Summary
This modelling study addresses the critical challenge of accounting for soil carbon sequestration as a climate mitigation strategy, particularly where reversibility is a concern. By combining soil carbon scenarios with radiative forcing calculations over extended timescales, Leifeld and Keel demonstrate that even non-permanent CO2 removals provide net cooling, though substantially less than permanent removals. The authors propose a quantitative framework based on average annual carbon balance to enable unbiased assessment of soil carbon mitigation projects, with potential application to climate policy and carbon markets.
UK applicability
The methodology is geographically neutral and applicable to UK agricultural systems where soil carbon sequestration is promoted as a climate mitigation tool.
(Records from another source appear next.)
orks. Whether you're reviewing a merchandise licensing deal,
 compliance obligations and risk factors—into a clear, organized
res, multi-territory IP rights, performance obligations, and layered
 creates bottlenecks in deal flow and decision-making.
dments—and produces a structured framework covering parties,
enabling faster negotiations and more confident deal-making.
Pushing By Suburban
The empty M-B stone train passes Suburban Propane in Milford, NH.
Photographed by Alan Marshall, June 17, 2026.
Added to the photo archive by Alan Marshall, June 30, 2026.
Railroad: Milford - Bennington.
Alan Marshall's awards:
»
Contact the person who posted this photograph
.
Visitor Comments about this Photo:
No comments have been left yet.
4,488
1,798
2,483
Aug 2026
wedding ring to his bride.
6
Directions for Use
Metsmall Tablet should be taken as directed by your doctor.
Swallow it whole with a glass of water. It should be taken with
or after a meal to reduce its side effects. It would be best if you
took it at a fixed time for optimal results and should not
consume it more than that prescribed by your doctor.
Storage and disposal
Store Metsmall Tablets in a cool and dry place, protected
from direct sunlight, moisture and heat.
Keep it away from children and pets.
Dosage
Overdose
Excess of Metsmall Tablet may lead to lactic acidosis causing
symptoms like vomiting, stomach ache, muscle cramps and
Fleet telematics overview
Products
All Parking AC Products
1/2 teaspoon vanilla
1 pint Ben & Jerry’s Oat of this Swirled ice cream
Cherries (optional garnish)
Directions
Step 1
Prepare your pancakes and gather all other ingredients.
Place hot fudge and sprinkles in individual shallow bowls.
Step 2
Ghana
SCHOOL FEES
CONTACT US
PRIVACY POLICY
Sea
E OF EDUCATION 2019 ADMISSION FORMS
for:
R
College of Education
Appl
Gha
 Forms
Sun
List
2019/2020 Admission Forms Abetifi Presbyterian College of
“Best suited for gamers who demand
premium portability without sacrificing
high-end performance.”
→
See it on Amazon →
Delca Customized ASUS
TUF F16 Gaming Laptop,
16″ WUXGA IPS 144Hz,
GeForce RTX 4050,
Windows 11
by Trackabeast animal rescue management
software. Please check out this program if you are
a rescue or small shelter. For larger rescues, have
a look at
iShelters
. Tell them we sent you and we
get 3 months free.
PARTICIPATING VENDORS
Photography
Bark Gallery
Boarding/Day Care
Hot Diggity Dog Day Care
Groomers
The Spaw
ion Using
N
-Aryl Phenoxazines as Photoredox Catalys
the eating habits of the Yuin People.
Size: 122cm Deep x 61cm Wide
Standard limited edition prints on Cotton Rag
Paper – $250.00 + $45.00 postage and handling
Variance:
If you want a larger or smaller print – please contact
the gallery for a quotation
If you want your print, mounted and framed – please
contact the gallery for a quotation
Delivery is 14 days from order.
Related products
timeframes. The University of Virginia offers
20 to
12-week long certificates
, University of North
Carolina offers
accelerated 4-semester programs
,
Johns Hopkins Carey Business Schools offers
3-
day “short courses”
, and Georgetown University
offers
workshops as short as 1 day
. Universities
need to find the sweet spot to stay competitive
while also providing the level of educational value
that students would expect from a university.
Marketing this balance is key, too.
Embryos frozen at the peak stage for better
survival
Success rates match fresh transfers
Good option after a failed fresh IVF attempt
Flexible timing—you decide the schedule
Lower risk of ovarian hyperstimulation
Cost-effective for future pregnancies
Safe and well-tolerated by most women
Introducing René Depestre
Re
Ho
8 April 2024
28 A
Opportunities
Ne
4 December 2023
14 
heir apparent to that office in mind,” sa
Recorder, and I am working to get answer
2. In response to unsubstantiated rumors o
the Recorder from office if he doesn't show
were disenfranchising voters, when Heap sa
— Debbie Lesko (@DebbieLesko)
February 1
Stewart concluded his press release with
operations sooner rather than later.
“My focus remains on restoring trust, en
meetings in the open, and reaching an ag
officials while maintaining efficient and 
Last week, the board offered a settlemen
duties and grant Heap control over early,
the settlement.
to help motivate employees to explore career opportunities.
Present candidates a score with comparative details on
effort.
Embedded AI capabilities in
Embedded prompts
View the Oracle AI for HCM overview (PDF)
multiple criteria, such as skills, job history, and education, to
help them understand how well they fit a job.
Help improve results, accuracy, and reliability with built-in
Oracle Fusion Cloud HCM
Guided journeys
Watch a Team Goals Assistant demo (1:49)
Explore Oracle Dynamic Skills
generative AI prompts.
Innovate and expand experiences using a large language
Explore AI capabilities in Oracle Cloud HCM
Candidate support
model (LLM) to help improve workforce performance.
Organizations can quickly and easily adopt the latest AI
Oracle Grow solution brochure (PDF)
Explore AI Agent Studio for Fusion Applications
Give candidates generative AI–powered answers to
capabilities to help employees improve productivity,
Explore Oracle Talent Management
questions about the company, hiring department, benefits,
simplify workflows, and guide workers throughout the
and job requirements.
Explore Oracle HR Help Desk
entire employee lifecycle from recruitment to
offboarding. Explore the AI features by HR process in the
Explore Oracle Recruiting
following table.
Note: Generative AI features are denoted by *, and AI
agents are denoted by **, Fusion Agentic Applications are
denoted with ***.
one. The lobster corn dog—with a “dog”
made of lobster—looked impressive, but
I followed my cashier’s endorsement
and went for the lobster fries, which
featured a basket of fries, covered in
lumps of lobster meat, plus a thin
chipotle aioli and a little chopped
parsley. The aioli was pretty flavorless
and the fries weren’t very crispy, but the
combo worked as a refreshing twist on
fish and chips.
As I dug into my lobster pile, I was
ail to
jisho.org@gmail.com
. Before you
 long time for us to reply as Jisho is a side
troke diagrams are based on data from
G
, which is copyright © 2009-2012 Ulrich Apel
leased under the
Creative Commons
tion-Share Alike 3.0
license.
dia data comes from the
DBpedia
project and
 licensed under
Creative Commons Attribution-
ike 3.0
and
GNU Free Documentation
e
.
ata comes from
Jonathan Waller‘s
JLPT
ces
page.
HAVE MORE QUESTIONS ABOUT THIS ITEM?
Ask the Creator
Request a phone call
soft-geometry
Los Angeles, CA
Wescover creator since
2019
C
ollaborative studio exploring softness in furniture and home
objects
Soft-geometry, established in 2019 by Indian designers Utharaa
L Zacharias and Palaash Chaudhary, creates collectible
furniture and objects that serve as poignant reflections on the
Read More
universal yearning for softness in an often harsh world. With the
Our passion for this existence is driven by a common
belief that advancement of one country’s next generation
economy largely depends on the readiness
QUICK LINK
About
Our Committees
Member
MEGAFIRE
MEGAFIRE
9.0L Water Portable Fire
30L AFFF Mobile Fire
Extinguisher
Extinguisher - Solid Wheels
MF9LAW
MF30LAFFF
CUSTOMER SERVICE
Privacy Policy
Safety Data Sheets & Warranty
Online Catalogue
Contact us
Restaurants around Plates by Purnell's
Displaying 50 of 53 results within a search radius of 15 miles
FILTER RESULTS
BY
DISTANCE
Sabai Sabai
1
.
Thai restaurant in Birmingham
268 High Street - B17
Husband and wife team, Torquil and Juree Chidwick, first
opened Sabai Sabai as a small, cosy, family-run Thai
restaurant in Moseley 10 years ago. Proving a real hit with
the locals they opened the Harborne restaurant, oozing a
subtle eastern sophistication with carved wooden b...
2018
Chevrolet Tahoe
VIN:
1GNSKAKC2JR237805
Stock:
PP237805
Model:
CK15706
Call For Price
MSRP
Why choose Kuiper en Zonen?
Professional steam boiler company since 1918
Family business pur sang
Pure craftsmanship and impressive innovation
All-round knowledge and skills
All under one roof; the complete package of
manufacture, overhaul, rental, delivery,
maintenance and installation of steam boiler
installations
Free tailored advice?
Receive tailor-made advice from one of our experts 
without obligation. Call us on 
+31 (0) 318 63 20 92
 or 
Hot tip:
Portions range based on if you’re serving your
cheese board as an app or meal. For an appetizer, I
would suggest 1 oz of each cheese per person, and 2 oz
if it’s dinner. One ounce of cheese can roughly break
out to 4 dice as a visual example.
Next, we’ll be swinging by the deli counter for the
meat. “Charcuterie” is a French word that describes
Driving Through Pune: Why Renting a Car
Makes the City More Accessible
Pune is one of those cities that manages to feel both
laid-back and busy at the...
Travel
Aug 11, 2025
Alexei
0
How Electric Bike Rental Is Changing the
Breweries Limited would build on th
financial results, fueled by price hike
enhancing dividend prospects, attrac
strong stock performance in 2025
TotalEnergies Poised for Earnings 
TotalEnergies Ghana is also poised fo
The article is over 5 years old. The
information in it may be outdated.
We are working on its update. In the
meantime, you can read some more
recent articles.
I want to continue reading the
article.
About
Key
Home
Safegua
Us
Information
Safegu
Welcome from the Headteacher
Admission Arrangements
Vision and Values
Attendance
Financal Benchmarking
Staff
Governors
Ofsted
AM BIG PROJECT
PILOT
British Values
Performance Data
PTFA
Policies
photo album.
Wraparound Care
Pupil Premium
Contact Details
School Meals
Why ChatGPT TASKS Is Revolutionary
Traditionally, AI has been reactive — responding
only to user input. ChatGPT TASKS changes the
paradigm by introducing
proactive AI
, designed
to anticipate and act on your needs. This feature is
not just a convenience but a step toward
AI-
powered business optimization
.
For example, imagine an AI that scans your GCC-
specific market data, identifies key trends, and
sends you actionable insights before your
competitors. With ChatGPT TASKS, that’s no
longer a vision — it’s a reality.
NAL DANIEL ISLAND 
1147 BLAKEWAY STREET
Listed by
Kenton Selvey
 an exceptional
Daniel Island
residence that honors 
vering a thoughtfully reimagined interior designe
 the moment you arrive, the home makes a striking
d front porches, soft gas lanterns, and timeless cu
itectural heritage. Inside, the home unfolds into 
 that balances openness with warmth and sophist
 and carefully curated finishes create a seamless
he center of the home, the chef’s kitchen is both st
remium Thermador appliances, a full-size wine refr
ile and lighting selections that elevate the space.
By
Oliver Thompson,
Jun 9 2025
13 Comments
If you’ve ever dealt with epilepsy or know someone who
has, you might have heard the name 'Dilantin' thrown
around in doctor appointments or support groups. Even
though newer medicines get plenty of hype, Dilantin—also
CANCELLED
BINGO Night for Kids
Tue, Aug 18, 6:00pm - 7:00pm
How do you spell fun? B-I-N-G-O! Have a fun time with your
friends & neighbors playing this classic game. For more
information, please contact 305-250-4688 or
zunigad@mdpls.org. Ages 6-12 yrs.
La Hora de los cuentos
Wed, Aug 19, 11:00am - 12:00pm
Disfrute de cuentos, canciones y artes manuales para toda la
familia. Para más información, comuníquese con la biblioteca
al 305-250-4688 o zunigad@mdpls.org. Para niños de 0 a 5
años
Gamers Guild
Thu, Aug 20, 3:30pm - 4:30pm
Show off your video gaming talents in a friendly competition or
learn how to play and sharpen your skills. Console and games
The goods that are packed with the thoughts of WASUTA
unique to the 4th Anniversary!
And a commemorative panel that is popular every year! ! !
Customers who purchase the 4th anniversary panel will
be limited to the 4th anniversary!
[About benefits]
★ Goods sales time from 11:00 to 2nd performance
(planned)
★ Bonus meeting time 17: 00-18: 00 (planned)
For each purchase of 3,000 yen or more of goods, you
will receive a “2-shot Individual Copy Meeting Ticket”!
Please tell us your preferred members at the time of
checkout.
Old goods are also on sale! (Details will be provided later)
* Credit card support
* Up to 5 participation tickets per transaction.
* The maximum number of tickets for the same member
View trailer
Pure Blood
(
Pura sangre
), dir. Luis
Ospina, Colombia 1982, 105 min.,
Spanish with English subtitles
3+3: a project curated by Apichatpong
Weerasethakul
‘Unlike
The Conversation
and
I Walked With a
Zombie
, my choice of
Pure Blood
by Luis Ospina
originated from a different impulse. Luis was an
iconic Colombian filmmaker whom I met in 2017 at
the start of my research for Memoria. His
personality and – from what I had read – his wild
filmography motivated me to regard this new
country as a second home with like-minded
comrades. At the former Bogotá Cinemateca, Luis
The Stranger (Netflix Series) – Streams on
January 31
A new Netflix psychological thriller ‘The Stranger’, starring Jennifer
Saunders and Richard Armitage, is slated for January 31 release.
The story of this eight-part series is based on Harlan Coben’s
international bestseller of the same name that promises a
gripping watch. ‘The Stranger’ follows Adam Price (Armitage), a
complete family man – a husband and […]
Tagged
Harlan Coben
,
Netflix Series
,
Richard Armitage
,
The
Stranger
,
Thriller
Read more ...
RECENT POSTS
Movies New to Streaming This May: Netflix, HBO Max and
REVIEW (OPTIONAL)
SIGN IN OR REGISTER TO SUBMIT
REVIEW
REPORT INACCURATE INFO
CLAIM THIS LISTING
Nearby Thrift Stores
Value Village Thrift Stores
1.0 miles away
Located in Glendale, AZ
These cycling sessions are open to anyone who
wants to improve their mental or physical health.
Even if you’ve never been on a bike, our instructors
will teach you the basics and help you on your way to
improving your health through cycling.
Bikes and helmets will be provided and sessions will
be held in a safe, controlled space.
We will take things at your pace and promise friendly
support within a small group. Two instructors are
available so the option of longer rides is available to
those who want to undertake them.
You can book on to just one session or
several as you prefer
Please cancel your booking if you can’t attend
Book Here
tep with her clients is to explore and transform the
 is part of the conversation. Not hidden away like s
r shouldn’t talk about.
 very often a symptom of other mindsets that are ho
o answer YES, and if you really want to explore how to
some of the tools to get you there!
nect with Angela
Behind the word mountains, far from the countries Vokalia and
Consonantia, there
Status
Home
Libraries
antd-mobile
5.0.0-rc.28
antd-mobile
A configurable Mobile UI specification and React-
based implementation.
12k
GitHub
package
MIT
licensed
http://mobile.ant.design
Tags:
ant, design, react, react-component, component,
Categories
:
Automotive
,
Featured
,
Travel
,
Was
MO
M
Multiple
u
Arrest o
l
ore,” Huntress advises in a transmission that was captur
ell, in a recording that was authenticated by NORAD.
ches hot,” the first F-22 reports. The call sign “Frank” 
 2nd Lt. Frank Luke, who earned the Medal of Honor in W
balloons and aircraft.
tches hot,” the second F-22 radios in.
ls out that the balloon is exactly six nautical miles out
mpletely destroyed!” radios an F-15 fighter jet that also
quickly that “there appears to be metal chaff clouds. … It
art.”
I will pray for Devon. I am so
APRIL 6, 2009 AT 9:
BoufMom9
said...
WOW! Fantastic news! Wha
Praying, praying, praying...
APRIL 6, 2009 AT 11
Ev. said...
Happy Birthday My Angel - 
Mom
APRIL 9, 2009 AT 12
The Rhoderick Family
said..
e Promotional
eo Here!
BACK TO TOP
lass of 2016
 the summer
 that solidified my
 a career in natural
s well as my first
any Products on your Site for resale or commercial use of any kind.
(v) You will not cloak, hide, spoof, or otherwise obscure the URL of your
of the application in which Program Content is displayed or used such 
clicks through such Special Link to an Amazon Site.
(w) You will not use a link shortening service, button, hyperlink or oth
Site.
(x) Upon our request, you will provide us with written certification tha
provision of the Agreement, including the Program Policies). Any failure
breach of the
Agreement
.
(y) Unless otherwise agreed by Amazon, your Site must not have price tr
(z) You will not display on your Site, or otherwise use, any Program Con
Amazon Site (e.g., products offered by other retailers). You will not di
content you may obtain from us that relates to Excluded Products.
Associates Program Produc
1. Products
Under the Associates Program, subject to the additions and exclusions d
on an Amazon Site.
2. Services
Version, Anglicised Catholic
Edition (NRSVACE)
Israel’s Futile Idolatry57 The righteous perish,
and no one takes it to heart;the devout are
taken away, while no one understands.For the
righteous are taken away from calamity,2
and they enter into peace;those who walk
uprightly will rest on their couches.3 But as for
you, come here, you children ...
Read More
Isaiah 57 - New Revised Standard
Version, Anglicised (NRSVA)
The findings are particularly relevant to UK carbon market schemes and agricultural policy frameworks that need to account for reversibility risk in soil carbon projects.
Key measures
Radiative forcing (watts per square metre); soil organic carbon accumulation and loss scenarios; atmospheric CO2 impulse response functions; time-integrated forcing effects over 500 years
Outcomes reported
The study quantified the radiative forcing (cooling effect) generated by soil carbon sinks over a 500-year time horizon, comparing reversible (non-permanent) and non-reversible (permanent) carbon removal scenarios. Results demonstrated that average annual soil organic carbon balance is the primary determinant of average radiative forcing, independent of sequestration rates or sink longevity.